Катерина махнула рукой.

– Глупая девчонка, подумай сама, что бы ты сделала, если б какой-то парень стукнул тебя палкой по голове?! Что касается меня, то он точно не смог бы этого сделать трижды. Глаза бы выцарапала.

Ирмина нахмурилась.

– Эх, с вами всегда так. Не верите в колдовство, а только насмехаетесь надо мной. А я своими глазами видела мага, который смог сделать так, что белая роза превращалась в красную, яблоки сами катились по столу, а мёртвые рыбы прыгали на сковороде.

– Иди уже, иди, – приказала Катерина. – И займись чем-нибудь другим, а не колдовством, не то донесу на тебя чёрным плащам.

– Вот напугали! – Прыснула служанка, однако послушно вышла из комнаты.

Если бы это было так просто, вздохнула Катерина, ибо прекрасно знала, что настоящее тёмное искусство это нечто большее, чем трюки, которые могут показать уличные волшебники, чем произнесение дурацких заклинаний или бессмысленное смешивание трав или отваров. Настоящая магия требовала не только работы и опыта, но и природного таланта. Ведь не каждый мог бы стать певцом, задевающим своими песнями струны человеческих сердец, хоть бы и узнал все мелодии мира. Не каждый мог бы стать художником, умеющим изобразить на холсте персонажей, что выглядят как живые, даже если б умел смешивать краски и подстригать кисти.

Знания, опыт, умение составлять зелья, мази и микстуры были всего лишь возами с ценным товаром.
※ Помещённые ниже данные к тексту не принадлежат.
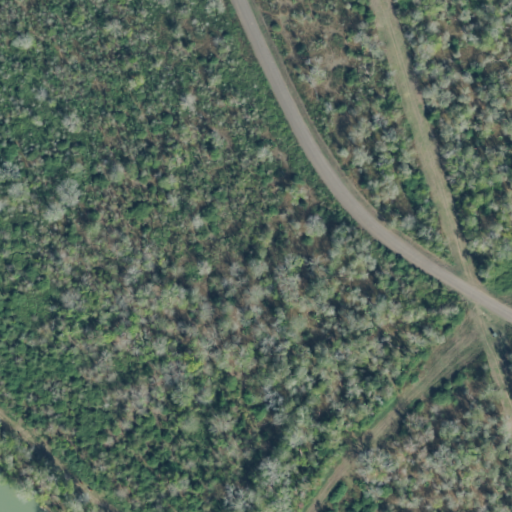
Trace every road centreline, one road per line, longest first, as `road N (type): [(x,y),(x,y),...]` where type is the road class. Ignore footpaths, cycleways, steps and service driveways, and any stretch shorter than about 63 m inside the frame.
road 1 (track): [(244,0),(295,114),(357,216),(511,316)]
road 2 (track): [(144,511),(0,371)]
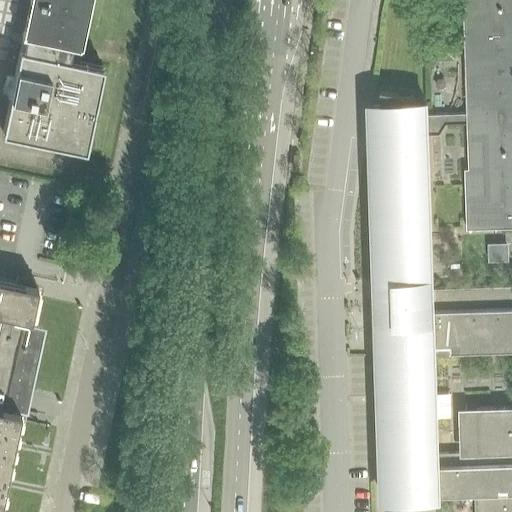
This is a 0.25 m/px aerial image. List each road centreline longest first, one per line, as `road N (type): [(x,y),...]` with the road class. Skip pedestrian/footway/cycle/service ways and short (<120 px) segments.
road 1 (unclassified): [(337,511),(330,230),(362,0)]
road 2 (secondary): [(232,511),(278,0)]
road 3 (secondary): [(217,0),(183,511)]
road 4 (residential): [(62,511),(142,132)]
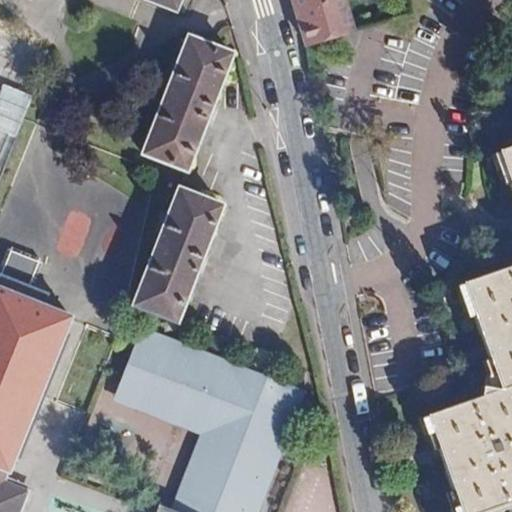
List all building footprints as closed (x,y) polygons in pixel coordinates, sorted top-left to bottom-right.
[(141,0),(141,1),(173,13),(177,0),(141,0)] [(294,0),(308,44),(328,38),(354,30),(344,0),(294,0)] [(328,38),(308,44),(313,65),(335,60),(328,38)] [(231,58),(188,41),(143,157),(186,174),(231,58)] [(511,146),(501,150),(511,179),(511,146)] [(223,207),(181,190),(135,307),(178,324),(223,207)] [(511,264),(465,281),(503,390),(511,387),(511,264)] [(27,304),(34,287),(0,274),(0,273),(0,511),(22,511),(29,495),(4,485),(69,320),(45,311),(27,304)] [(52,294),(34,287),(27,304),(45,311),(52,294)] [(202,437),(174,511),(175,511),(263,511),(308,392),(145,330),(116,402),(202,437)] [(511,387),(503,390),(430,416),(463,511),(495,511),(511,506),(511,387)]
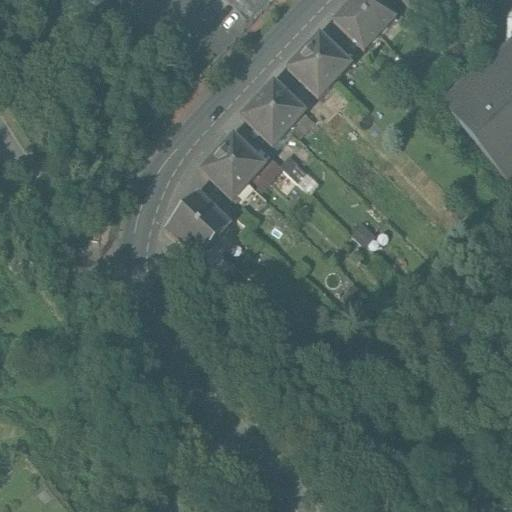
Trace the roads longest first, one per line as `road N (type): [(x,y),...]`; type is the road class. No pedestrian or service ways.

А талант был лошадью, которая должна была эти возы тянуть. А Катерина не только верила и надеялась, что имеет такой талант. Она прекрасно о нём знала и неоднократно могла уже наглядно убедиться в его существовании. Она также рассчитывала, что поступит так же, как умный раб из истории Христа – не только сохранит талант, но и преумножит его свыше всякой меры. На данный момент, однако, она должна была использовать другой из своих талантов (который, наверное, больше понравился бы Овидию, чем Христу), поскольку знала, что скоро придёт каноник.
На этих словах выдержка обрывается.